- _Фрагмент документа_:
◇ ◇ ◇

Изменить стиль страницы

Но, бросив команду по совету «Метро-Голдвин-Майер» и почти полностью полагаясь на своё пение, игру на рояле и бесценную индивидуальность, Джимми оказался неспособен сделать ни одного успешного фильма.

Предполагаю, что без остроумных гэгов ему не хватало разнообразия, которое требуется от звезды экранной комедии, длящейся от 75 до 90 минут. Но это верно и для Эда Винна и B.C. Кларка — двух величайших клоунов столетия, хотя они использовали гениальные гэги, — так что моя догадка относительно Дюранте может быть неправильной.

В любом случае, на мой взгляд, незачем было смешивать или сравнивать таланты Дюранте с моими. И всё же Джимми был бы хорош в кино, если бы ему позволили создавать комедийные моменты, а не играть персонаж всю дорогу. Однако он был очень хорош в единственном качественном фильме, который мы сделали вместе. Думаю, так получилось потому, что персонаж, им сыгранный, сильно смахивал на реального Джимми Дюранте. Фильм назывался «Забегаловка» (Speak Easily), основывался на сюжете Кларенса Баддингтона Келланда и был снят по разумному комедийному сценарию.

Со времени, как нас с Джимми объединили в команду, до меня доходили слухи, что мистер Майер планировал повысить его зарплату до моего уровня. Это не слишком беспокоило меня, хоть и не радовало. С моим перечнем успешных фильмов я чувствовал, что прочно обосновался на «Метро-Голдвин-Майер», и не мог представить, что кто-то хочет от меня избавиться. Если бы Джимми Дюранте смог заменить меня, то только благодаря превосходству своих способностей.

◇ ◇ ◇

- _Что сделать a_:
Выпишите из приведённого ниже списка все строки, где встречается слово «sign».

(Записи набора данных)
◇ ◇ ◇

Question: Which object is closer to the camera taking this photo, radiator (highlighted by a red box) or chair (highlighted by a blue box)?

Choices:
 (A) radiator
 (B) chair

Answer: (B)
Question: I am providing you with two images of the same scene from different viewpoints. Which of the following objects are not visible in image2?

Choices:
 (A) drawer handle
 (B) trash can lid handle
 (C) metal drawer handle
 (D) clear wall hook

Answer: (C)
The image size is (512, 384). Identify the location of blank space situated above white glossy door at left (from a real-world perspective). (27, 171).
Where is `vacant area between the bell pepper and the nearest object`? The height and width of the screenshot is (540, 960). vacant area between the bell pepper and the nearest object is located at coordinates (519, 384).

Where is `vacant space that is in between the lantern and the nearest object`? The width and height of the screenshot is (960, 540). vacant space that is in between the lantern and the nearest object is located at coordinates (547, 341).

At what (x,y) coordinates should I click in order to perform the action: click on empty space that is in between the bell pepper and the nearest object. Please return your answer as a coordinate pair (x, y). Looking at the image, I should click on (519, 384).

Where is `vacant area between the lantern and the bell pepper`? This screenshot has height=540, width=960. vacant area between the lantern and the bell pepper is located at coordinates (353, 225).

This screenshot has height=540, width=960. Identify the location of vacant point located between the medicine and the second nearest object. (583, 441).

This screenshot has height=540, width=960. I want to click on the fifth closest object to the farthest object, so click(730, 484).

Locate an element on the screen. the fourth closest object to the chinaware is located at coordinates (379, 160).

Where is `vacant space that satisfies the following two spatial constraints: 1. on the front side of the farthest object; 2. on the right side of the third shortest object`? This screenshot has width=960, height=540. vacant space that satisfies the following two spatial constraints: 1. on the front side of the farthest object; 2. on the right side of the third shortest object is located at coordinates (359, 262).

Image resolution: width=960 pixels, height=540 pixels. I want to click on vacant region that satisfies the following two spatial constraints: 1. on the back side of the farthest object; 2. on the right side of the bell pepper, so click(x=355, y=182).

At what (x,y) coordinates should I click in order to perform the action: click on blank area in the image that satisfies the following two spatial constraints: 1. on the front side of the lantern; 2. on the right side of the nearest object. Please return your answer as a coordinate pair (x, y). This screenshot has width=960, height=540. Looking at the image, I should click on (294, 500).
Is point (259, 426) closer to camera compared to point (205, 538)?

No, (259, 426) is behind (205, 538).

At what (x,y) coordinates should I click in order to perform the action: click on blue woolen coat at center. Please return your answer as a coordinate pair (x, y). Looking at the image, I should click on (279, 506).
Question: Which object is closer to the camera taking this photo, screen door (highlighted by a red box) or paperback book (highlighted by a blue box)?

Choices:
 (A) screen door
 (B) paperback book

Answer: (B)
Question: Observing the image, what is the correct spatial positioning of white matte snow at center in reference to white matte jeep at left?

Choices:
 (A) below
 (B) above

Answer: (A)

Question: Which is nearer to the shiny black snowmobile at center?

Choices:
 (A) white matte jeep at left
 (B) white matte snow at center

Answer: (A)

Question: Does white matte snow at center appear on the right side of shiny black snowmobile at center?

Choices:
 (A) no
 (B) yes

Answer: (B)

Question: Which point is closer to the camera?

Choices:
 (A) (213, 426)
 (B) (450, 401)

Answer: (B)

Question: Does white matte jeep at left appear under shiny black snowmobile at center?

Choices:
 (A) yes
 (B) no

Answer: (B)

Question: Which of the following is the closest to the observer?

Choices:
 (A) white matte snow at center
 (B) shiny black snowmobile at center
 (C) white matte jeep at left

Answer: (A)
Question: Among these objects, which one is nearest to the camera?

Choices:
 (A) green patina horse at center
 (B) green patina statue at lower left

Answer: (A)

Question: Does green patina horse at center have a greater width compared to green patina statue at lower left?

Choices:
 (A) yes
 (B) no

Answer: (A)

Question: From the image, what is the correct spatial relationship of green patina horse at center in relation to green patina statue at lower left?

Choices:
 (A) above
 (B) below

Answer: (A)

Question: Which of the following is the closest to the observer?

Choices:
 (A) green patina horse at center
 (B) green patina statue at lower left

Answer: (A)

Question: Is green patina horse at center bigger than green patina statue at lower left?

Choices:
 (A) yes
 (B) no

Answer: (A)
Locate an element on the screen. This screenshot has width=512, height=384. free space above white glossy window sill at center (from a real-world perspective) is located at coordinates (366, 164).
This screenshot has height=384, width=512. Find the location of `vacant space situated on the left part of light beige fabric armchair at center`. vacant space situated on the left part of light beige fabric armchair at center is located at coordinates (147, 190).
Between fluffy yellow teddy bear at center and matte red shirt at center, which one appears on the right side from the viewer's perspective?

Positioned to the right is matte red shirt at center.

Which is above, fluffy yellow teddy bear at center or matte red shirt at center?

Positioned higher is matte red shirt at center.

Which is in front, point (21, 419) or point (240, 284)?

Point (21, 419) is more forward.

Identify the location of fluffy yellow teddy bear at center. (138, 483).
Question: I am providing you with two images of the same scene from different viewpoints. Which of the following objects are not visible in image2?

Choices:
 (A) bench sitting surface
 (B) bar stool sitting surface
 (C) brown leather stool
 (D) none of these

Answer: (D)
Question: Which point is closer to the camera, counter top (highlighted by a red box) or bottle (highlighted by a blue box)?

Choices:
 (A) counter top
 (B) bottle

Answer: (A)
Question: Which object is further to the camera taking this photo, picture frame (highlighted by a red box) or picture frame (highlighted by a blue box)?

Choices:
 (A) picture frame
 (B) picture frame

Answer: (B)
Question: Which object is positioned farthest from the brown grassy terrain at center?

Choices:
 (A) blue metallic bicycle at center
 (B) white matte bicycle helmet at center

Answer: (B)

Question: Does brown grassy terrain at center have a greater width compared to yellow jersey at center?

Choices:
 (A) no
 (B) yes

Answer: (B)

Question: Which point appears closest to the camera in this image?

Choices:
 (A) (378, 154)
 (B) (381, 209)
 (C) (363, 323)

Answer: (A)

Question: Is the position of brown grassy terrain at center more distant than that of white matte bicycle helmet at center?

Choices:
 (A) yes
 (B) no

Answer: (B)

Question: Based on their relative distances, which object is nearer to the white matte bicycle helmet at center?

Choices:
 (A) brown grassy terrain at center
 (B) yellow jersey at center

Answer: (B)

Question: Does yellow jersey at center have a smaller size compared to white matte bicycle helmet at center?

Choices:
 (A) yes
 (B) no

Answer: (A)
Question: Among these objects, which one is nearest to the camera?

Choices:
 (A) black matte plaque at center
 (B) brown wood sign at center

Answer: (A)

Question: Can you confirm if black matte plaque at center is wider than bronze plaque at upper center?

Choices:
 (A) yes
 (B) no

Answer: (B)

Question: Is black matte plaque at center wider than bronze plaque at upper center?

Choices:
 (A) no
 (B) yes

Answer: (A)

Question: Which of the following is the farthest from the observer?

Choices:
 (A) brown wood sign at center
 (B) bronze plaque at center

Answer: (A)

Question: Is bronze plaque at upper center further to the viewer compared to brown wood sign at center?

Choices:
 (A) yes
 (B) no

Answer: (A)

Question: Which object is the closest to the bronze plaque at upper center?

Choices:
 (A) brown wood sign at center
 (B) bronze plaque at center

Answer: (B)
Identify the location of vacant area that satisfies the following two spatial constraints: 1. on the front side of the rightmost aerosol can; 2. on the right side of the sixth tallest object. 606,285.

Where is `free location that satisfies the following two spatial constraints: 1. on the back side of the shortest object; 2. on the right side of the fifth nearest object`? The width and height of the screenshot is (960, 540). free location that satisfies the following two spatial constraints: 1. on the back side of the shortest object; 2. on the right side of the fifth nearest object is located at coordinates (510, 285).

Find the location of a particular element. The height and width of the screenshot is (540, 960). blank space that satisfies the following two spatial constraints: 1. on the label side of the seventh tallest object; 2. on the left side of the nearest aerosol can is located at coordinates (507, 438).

◇ ◇ ◇

- _Что сделать b_:
Напишите продолжение фрагмента о Джимми Дюранте и «Метро-Голдвин-Майер», начав сразу после его последнего предложения.

- _Письменный ответ a_:
 (B) brown wood sign at center
 (A) brown wood sign at center
Question: Is bronze plaque at upper center further to the viewer compared to brown wood sign at center?
 (A) brown wood sign at center

- _Письменный ответ b_:
Подобно множеству людей, которых мир считает простыми и скромными, я был непоколебимо уверен в своём таланте и способности удержаться на месте, которое застолбил для себя.

Три фильма, сделанных с Дюранте, были: «Влюблённый водопроводчик», «Забегаловка» и «Что! Нет пива?» (What! No beer?) — в таком порядке.

Последний — стопроцентный провал — я делал сразу после развода с женой. Каждый вечер я старался запить все свои горести. Это был единственный способ уснуть. Но в один выходной я накачался таким огромным количеством виски, что совсем не мог спать.

В тот понедельник я пришёл на студию отупевшим от бессонницы и с трудом соображая, что делаю. Так или иначе, у меня возникла бредовая идея, что единственная вещь на свете, которая может меня пробудить, — это бутылка пива. Я пробовал кофе и всё, что мог придумать, но безрезультатно.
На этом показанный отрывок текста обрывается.